Author’s Note about Korean Names:
Mark this down, people. This is the day I looked up on google about how to read Korean last names. So someone whose name looks like say, Jeong-ho Lee, his first name is Lee. This was an easier example, and makes me look like a dope; but believe me i’d rather look dopey than uneducated anyday of the week.
“My daugther told me! You don’t have to believe me if you don’t want to!”
words: desmond “Neo” Childs
Who was it that said, “What we have here is a failure to communicate!”?Oh yeah, it was that jerk-warden from Cool Hand Luke. The seperated couple in BestSeller, are having problems communicating. And in an uncommon shift of roles (at least in cinema) the woman is without question the problem. Chan-sik is a famous author in the vein of J.K. Rowling; who has released her latest page-turner. Unfortunately for her, she is later accused of plagrism and watches life tailspin and then nosedive. Her publicist hasn’t lost faith in her; but thinks it would be a good idea for her to take a trip out into the country to work on her next novel. What happens is truly a unique blend of the supernatural, mysterious, and even thrilling elements into one pretty engaging piece of reel. Was it a little uneven sometimes? Yeah. For the most part though, ‘Bestseller’ delivers the goods in a exciting, “seat-of-your-pants” thriller that actually plays out like one of the main character’s novels. So in a sense it’s a little meta, but not enough to draw you out of the movie’s story. Before I dig a little more into what I thought about it, let’s take a look at the director, Jeong-ho Lee.
Believe it or not, ‘Bestseller’ is actually Mr. Jeong-ho first directorial effort. He’s primarily been either a producer or assistant director on the majority of his projects. He has assistant directed such works as ‘A Man Who Was Superman’ (2008), Skeletons in the Closest (2007), Vampire Cop Ricky (2006), and Dead Friend (2004). In regards to his style, there was only a few things that stood out; and not necessarily in a good way. First, the editing of some of the scenes made for a rushed tone early on in the movie. The scenes even out later but the initial half hour or so of the film could’ve used some of the cutting room floor scrapes added back on. For example, the relationship between the author and her “fed up” husband doesn’t seem genuine. And when the twist is revealed, their relationship seemed as if it had plenty of problems; even before the birth of their daughter.
“If you do this, I don’t want to see you again!”

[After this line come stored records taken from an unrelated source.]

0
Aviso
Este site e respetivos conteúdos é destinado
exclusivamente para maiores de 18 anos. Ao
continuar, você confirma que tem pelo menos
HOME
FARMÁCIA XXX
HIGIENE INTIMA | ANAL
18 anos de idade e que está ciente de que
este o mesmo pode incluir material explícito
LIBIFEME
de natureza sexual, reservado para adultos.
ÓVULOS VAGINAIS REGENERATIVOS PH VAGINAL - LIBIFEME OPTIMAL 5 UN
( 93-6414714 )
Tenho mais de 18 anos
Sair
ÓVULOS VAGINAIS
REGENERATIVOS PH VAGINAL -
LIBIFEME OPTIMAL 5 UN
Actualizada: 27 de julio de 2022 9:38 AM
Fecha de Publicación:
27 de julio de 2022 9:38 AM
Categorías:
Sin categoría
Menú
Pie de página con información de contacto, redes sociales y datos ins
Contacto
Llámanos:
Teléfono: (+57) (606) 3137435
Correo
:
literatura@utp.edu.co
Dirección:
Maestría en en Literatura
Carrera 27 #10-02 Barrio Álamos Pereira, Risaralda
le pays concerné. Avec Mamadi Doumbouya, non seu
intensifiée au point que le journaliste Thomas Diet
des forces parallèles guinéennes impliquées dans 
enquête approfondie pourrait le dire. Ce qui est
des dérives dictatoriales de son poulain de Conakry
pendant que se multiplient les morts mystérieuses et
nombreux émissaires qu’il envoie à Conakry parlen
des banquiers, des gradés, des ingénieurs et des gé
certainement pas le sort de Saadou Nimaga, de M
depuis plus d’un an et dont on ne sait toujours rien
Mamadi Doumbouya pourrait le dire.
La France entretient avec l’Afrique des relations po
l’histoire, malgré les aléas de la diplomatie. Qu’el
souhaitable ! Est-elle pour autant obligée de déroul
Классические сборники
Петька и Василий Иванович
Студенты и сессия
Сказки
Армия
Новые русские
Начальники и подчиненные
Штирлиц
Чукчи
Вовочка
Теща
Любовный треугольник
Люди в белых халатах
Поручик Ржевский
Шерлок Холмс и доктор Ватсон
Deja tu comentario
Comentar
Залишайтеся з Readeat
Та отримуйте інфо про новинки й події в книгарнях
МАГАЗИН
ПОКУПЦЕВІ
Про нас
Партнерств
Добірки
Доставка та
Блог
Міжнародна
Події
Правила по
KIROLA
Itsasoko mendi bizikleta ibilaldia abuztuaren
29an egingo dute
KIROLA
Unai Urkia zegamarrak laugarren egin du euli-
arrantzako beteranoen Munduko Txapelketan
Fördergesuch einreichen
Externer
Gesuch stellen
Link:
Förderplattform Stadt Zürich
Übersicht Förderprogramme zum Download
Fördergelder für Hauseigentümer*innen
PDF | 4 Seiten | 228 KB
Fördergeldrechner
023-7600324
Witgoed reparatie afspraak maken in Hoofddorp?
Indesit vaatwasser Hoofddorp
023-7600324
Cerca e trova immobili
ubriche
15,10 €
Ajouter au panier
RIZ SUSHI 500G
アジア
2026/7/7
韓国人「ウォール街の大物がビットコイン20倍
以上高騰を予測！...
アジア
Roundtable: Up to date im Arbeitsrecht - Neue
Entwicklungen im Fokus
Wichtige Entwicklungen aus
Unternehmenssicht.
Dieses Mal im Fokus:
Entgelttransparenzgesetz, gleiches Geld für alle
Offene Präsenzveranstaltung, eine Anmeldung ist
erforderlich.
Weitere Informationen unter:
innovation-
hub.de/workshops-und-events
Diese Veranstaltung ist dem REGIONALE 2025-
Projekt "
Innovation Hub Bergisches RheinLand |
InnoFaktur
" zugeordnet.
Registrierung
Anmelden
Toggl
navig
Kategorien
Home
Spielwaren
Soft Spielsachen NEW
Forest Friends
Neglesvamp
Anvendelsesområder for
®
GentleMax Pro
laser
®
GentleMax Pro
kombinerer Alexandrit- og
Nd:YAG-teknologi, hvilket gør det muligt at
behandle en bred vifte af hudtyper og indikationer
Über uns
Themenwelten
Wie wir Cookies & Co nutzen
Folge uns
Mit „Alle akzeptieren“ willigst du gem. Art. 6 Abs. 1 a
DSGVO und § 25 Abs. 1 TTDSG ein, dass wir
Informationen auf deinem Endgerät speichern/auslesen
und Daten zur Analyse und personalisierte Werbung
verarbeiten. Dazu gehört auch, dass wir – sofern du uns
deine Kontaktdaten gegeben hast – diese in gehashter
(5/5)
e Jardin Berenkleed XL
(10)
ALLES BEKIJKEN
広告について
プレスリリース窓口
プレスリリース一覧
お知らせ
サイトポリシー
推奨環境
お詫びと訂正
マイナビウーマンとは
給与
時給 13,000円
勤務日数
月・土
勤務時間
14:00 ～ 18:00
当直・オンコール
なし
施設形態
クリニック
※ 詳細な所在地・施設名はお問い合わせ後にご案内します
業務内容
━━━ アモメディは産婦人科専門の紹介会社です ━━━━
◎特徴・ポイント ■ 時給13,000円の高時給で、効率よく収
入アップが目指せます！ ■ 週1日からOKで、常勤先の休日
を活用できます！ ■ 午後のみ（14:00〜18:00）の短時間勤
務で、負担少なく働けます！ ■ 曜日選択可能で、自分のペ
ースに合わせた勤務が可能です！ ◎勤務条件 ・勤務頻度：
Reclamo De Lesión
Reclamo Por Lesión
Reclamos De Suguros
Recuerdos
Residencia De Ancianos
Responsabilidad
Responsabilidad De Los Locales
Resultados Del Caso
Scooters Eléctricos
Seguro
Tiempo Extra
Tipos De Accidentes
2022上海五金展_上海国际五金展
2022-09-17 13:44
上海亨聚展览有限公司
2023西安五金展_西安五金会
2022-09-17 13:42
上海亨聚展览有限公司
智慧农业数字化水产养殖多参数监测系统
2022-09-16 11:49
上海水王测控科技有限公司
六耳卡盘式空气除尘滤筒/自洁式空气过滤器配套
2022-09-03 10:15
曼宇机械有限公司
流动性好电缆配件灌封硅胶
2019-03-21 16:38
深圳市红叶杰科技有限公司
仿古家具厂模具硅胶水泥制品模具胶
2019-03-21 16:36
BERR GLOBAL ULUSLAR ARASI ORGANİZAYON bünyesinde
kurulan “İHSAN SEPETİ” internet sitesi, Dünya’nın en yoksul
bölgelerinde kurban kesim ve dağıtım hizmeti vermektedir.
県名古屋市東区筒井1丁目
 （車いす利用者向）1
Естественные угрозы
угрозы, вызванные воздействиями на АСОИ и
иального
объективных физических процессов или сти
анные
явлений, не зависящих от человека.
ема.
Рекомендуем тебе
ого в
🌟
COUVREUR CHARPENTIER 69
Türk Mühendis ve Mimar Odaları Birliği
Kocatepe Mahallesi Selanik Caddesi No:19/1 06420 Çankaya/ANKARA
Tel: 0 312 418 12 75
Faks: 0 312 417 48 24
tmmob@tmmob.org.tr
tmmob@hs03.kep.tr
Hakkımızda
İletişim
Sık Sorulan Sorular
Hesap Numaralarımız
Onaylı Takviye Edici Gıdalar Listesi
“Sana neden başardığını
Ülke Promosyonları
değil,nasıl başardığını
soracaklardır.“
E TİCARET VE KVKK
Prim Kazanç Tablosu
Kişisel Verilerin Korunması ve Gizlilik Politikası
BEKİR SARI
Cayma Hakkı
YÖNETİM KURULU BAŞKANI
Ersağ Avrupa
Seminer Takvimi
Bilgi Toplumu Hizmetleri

I do, however, want to give credit to Mr. Jeong-Ho’s touch toward the end of the film; regarding the eerily cheerful town. As I mentioned before, the author and her daughter take a trip to a small town. Now two years removed from the allegations of plagrism; the writer is hoping to pen a novel so original, as to leave no doubt as to who truly came up with it. The town they arrive at is expecting them. Luckily for our protagonist, their welcoming her with open arms. Well, for the most part. In a pretty crafty fashion, the film slowly builds toward a long forgotten tragedy that befell the town long ago. Suddenly, the townsfolk become more suspicious to our heroine. And what about this “friend” her daughter keeps talking to? What part does the “friend” play in all this? And why is the daugther (Sa-rang Park) the only person who can talk to her friend? Sure, there is intrigue all throughout the movie, but I feel like we have to sit through a pretty rushed, conventional wash at the beginning to get to it. I will say that the end result was somewhat worth the wait. As usual, the film is available on Netflix Instant watch. For how long? I don’t know.